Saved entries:
------------

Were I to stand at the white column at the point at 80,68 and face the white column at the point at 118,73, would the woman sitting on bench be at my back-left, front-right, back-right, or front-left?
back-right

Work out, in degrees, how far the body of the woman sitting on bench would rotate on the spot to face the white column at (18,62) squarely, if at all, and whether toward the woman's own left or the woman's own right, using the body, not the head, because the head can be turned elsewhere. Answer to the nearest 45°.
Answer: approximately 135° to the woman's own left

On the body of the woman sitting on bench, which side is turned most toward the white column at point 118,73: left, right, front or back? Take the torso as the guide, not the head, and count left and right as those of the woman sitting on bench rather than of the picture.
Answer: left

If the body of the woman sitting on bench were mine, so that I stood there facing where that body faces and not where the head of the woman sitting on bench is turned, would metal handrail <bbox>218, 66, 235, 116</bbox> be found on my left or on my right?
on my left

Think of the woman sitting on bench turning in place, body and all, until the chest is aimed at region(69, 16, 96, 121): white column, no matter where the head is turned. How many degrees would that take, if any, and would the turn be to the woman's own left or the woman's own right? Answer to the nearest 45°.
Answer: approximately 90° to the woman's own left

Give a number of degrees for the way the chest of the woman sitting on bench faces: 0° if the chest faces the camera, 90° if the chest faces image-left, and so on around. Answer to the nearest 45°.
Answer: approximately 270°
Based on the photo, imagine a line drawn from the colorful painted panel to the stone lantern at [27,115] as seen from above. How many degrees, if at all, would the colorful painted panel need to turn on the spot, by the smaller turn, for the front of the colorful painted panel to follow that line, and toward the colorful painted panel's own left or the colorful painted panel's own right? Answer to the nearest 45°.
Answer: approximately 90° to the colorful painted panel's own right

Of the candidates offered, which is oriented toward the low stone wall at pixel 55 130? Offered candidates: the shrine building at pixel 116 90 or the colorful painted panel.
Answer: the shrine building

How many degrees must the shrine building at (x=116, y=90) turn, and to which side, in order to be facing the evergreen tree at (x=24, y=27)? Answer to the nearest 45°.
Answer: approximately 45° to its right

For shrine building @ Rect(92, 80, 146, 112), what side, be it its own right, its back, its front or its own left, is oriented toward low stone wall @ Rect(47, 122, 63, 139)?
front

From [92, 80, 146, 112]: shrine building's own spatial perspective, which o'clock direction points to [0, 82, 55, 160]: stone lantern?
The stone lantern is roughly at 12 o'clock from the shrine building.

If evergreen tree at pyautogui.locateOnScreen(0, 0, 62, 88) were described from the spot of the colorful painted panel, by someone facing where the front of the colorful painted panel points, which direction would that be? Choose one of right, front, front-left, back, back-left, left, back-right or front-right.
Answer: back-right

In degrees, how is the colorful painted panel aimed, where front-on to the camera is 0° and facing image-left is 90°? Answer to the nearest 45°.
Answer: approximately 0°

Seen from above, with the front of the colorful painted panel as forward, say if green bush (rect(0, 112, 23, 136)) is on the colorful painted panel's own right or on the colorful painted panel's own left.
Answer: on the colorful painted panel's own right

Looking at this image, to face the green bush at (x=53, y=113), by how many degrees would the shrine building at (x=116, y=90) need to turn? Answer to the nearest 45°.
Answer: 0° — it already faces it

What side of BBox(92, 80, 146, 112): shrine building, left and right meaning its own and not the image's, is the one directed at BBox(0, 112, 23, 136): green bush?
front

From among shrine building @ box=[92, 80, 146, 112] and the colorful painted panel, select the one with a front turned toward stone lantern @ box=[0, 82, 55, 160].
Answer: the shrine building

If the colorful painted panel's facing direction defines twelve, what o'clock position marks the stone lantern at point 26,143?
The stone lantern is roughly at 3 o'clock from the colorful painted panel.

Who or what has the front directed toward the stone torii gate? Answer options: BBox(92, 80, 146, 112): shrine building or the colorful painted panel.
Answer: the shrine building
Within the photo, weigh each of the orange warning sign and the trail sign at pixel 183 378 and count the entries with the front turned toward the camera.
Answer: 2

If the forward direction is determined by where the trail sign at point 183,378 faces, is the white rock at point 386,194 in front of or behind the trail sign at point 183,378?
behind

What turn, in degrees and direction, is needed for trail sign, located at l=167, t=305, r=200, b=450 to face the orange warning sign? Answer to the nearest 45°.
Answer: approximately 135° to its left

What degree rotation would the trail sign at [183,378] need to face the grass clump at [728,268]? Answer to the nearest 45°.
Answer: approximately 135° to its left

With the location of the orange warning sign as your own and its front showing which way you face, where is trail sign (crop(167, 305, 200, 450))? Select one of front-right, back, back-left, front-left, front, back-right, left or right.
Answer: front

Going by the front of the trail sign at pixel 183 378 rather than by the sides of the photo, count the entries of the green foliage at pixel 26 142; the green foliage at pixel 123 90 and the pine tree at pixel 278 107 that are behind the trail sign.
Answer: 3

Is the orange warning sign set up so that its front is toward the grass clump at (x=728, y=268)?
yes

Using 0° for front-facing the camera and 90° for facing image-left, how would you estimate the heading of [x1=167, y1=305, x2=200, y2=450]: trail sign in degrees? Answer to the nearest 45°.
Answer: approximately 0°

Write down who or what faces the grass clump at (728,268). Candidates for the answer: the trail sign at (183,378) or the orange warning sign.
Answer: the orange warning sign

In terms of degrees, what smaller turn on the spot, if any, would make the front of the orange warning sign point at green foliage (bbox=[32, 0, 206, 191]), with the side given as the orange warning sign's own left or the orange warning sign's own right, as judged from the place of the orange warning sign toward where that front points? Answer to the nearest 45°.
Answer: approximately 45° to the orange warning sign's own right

------------

• PROBLEM TO SOLVE
Pull out every line of the rows above, from the line containing "What turn, in" down to the line containing "Answer: the orange warning sign", both included. Reproduce each line word for word.

• EXPECTED ANSWER
What turn, in degrees and direction, is needed for trail sign, located at l=167, t=305, r=200, b=450 to face the orange warning sign? Answer to the nearest 45°.
Answer: approximately 135° to its left

What degree rotation would the trail sign at [183,378] need to face the grass clump at [728,268]? Answer to the nearest 45°.
Answer: approximately 135° to its left

With the location of the orange warning sign as your own and its front showing which way you face, where is trail sign (crop(167, 305, 200, 450))? Select one of front-right, back, back-left, front-left, front, back-right, left or right.
Answer: front

Going by the front of the trail sign at pixel 183 378 rather than by the sides of the photo, count the entries of the green foliage at pixel 26 142; the green foliage at pixel 123 90 and the pine tree at pixel 278 107 that are behind the trail sign.
Answer: 3

Is the orange warning sign set up so that its front is toward the grass clump at (x=728, y=268)?
yes

Using 0° for front-facing the camera and 90° for facing image-left, how would you estimate the heading of [x1=167, y1=305, x2=200, y2=450]: trail sign in degrees? Answer to the nearest 45°.
Answer: approximately 0°

Write down who or what faces the grass clump at (728,268). Candidates for the answer: the trail sign at (183,378) or the orange warning sign.
Answer: the orange warning sign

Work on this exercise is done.